While gossip and ostracism get a bad rap, they may be quite good for society, according to Stanford scholars.
Conventional wisdom holds that gossip and social exclusion are always malicious, undermining trust and morale in groups.
But that is not always true, according to a new study published in the journal Psychological Science. Robb Willer, an associate professor of sociology, explored the nature of gossip and ostracism in experimental groups in collaboration with co-authors Matthew Feinberg, a Stanford University postdoctoral researcher, and Michael Schultz from the University of California - Berkeley.
Their research showed that gossip and ostracism can have very positive effects. They are tools by which groups reform bullies, thwart exploitation of "nice people" and encourage cooperation.

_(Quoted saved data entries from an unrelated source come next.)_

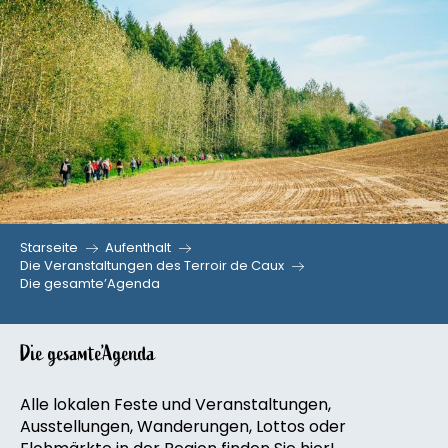
Aller
au
contenu
principal
Starseite
Aufenthalt
Die Veranstaltungen des Terroir de Caux
Die gesamte’Agenda
Die gesamte’Agenda
Alle lokalen Feste und Veranstaltungen,
Ausstellungen, Wanderungen, Lottos oder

Comment: Words like "gossip" and "ostracism" carry negative connotations, while in reality and throughout the history "gossip", or to be exact an exchange of information, was crucial for the survival of the community. The same is for "ostracism", which in ancient times was the most efficient way of cleaning the community from various pathologicals, who caused trouble and strife, and were no more than parasites. One even has to wonder why and since when such protective measures started to be considered as negative.
"Groups that allow their members to gossip," said Feinberg, "sustain cooperation and deter selfishness better than those that don't. And groups do even better if they can gossip and ostracize untrustworthy members. While both of these behaviors can be misused, our findings suggest that they also serve very important functions for groups and society."